What the task asks →
Reproduce the rows below word for word, starting at the line that contains "collector number: 002348" and ending at the line that contains "family: Ericaceae", with both of those lines included.

[Dataset records]

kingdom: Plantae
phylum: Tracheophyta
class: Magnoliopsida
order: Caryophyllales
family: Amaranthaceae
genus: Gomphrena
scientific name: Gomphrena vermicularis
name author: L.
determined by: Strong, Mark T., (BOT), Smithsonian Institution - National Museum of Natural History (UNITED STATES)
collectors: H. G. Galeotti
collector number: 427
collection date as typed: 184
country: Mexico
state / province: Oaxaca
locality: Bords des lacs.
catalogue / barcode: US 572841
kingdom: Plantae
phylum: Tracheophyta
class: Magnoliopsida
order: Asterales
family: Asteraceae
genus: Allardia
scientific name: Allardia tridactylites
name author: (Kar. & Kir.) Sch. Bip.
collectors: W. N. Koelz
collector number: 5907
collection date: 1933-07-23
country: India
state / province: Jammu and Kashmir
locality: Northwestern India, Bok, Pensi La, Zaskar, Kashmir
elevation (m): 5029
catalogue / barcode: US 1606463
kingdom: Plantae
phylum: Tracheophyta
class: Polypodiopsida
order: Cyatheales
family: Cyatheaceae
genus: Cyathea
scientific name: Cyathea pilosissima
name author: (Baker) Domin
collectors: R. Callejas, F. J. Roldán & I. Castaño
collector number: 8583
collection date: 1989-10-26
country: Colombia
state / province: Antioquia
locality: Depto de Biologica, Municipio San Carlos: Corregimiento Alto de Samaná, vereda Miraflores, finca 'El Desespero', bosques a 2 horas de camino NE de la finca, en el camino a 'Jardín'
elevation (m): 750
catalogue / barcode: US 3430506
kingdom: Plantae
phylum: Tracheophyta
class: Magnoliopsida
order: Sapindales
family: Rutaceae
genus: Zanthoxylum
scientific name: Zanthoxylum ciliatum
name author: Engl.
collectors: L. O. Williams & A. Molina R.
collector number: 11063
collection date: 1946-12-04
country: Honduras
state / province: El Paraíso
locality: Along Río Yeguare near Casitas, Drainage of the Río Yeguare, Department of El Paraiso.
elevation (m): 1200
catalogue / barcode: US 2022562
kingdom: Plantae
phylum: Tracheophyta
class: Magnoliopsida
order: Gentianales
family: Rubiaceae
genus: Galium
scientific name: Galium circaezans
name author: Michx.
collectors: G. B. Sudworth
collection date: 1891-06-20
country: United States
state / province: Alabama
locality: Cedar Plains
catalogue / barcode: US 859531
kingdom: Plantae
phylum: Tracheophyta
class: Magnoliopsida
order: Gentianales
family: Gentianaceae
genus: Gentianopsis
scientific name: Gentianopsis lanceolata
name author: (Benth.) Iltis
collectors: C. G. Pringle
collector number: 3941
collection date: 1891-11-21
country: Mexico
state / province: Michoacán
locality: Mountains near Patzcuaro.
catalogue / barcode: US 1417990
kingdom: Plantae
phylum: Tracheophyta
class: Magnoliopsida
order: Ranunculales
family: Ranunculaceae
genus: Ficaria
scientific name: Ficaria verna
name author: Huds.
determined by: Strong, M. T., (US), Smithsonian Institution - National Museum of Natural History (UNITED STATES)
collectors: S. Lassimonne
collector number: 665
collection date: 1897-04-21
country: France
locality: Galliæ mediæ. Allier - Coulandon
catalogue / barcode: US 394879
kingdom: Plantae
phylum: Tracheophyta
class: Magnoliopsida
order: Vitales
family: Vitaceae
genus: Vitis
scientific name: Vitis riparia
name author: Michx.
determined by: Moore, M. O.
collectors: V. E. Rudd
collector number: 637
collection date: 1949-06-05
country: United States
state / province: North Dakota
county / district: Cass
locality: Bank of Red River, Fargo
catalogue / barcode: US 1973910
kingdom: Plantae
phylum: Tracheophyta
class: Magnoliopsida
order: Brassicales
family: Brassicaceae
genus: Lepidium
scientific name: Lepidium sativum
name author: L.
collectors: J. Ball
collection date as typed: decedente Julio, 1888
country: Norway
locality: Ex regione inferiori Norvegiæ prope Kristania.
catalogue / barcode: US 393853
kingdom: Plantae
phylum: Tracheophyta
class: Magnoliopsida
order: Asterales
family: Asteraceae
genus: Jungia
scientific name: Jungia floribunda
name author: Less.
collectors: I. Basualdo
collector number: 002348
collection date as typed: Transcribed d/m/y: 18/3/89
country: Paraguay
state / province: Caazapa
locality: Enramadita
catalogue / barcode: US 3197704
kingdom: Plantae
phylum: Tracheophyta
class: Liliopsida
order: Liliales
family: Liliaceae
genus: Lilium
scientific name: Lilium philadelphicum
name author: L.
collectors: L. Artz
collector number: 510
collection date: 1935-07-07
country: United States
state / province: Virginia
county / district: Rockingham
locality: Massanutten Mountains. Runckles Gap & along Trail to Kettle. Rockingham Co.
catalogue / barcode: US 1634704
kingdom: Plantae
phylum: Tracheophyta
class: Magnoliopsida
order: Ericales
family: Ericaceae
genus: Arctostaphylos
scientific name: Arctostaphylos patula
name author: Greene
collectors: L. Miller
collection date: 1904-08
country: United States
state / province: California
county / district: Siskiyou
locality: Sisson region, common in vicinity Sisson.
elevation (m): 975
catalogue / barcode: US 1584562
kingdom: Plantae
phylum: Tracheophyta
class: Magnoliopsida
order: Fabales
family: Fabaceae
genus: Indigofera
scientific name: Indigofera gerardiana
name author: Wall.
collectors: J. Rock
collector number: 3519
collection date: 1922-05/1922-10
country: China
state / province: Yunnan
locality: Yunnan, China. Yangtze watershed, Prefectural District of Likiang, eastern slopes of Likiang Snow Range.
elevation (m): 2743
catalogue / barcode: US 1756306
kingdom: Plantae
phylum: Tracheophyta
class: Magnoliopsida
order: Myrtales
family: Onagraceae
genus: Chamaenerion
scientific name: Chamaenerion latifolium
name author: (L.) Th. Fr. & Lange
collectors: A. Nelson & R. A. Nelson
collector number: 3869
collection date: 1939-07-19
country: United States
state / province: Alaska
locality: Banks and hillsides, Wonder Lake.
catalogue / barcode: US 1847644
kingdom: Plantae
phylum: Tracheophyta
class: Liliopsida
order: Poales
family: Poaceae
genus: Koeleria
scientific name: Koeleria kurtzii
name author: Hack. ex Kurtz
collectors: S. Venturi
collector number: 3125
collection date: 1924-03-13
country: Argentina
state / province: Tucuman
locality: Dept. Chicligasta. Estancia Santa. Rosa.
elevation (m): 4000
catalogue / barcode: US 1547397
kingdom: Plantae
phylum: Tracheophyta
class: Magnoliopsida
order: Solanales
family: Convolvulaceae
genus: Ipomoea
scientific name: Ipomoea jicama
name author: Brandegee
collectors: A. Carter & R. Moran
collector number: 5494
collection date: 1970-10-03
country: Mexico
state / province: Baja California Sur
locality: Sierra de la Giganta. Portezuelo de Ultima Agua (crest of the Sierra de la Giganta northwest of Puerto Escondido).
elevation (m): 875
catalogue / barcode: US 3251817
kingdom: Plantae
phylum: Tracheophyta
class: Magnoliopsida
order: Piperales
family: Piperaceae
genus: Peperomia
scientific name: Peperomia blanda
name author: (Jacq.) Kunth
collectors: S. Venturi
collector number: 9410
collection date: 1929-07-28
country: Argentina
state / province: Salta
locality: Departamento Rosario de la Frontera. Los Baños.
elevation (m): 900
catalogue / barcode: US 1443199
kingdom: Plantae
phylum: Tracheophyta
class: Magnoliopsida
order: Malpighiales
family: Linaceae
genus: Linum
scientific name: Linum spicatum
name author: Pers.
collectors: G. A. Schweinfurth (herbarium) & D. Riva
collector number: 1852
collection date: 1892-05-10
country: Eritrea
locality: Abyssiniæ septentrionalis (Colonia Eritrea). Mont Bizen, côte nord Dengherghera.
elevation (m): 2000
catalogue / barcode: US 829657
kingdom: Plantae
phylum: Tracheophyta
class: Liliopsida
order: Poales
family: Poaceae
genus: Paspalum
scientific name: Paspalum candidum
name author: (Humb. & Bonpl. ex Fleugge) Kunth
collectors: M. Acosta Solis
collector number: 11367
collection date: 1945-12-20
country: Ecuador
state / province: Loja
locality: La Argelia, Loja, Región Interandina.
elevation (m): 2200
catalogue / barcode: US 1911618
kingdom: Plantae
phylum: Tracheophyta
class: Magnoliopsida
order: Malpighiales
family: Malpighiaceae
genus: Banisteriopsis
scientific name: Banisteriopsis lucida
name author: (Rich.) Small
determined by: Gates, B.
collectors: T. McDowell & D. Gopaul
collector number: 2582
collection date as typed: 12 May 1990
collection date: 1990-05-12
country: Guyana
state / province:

Solved problem →
collector number: 002348
collection date as typed: Transcribed d/m/y: 18/3/89
country: Paraguay
state / province: Caazapa
locality: Enramadita
catalogue / barcode: US 3197704
kingdom: Plantae
phylum: Tracheophyta
class: Liliopsida
order: Liliales
family: Liliaceae
genus: Lilium
scientific name: Lilium philadelphicum
name author: L.
collectors: L. Artz
collector number: 510
collection date: 1935-07-07
country: United States
state / province: Virginia
county / district: Rockingham
locality: Massanutten Mountains. Runckles Gap & along Trail to Kettle. Rockingham Co.
catalogue / barcode: US 1634704
kingdom: Plantae
phylum: Tracheophyta
class: Magnoliopsida
order: Ericales
family: Ericaceae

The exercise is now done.